The most troubling discovery, though, was that Bangladesh is still addled with rampant corruption. A survey of seventy-one companies unearthed complaints of bribery, tax evasion related to import and export business and the illegal awarding of contracts and licenses as a result of bribery and fraud.
Problematically, both groups of Western retailers have focused on financing factory improvements and the facilitation of factory inspections, rather than the elimination of corruption that infects the governmental system necessary for overseeing both.

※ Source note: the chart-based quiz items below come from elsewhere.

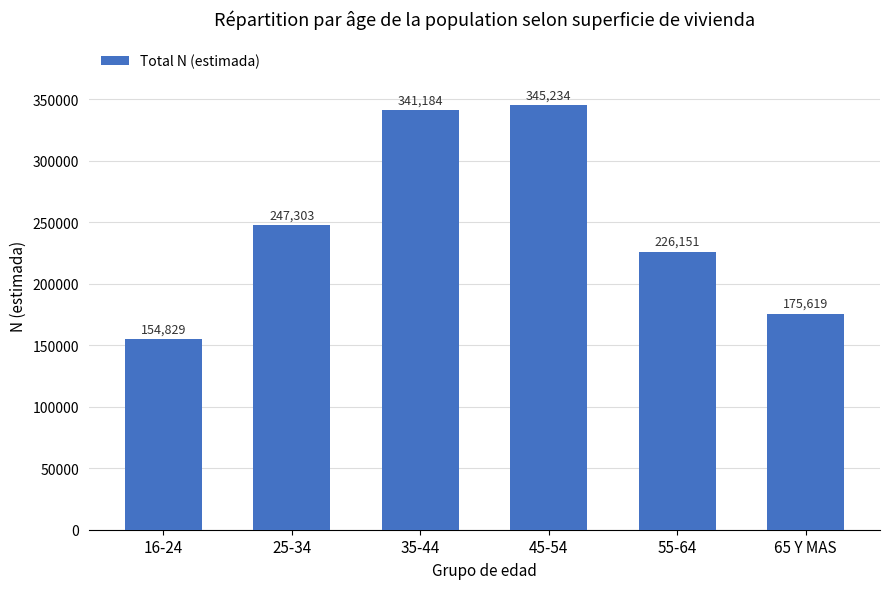

What is the difference between the values at 35-44 and 45-54?

4050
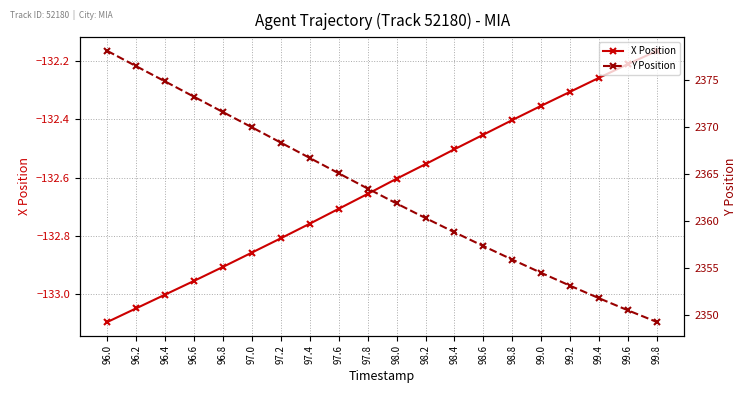

What is the label of the 15th point from the right?

97.0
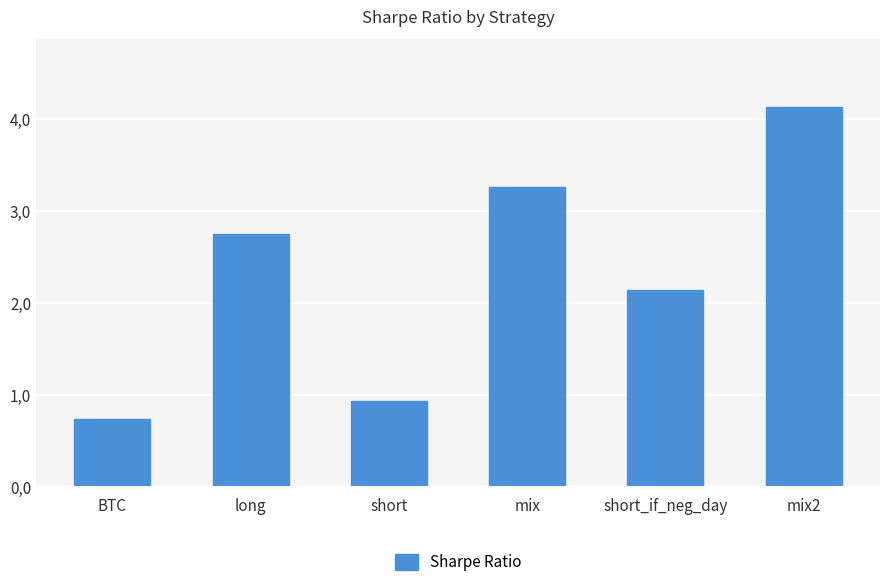

What is the label of the 1st bar from the right?

mix2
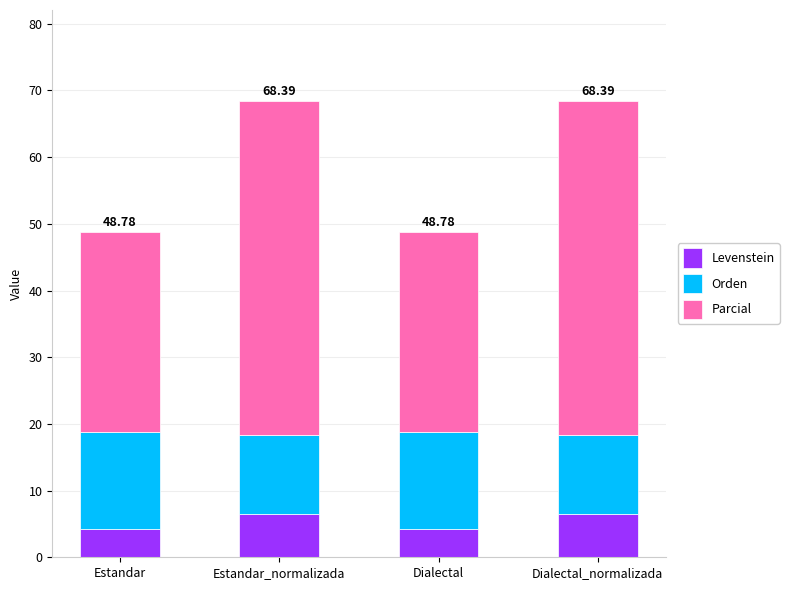

What is the total value across all series at Dialectal_normalizada?

68.4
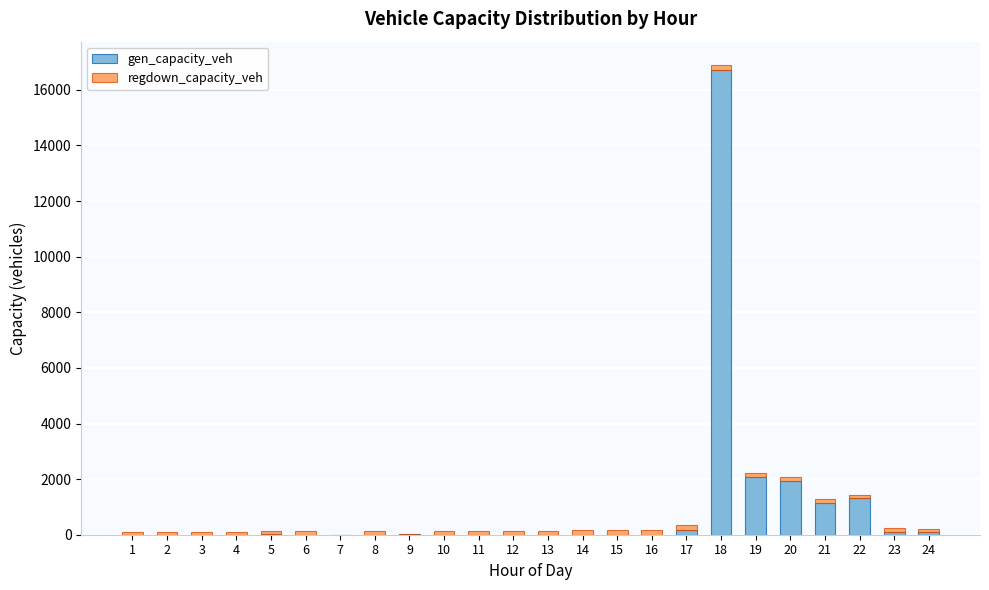

The value of gen_capacity_veh at 7 is 11560.2. True or false?

False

Khondaker Golam Moazzem, research director for CPD, said, “These indicate that Bangladesh is still struggling with structural and governance weakness. The existence of these weaknesses is pulling down the economy from attaining a higher level of competitiveness.” The fear of pervasive graft has made banks cautious about lending, dampening the growth of business. “Banks are now cautious in trade financing after the scams of Hall-Mark and Bismillah groups,” said Moazzem.
Bangladesh is also a country that still struggles with historical wounds, especially the bloody war it fought with Pakistan for its independence in 1971. Bangladeshi Prime Minister Sheikh Hasina Wazed established an International War Crimes Tribunal to try those who attempted to join the Pakistani army in a ferocious campaign of mass rape and indiscriminate murder. The country remains fractured from the conflict and still mourns the three million who died as a result of it.
Bangladesh also still wrestles with its small but aggressively active Islamic political parties, in particular Jamaat-e-Islami, known for its enthusiasm for replacing secular law with sharia and praising worldwide terrorism against Western nations. Bangladesh’s parliament vacillates between attempting to criminalize the party as a whole or moderate it through increased political inclusion in democratic process.
Bangladesh’s woes are far too deep and complex to be solved by simply raising the minimum wage or rebuilding some dilapidated garment factories. Europe’s moral commissars openly express high dudgeon at revelations regarding working conditions and factory safety in Bangladesh but the truth is these were not revelations at at all, but well-known truisms. And just a few weeks ago, yet another factory in Bangladesh was engulfed by flames but this time the Western press hardly noticed, indicating that the once hot interest in the issue has already begun to cool.
Both the EU and the US will push Bangladesh towards reform just hard enough to publicly register their ethical bona fides, but not so hard they squander access to the world’s best source of low-rent human capital. There are deep, systemic and political changes that are necessary but no one is calling for those. It’s not easy to pass up on such a sweet deal, or, apparently, on opportunities for high-handed hypocrisy.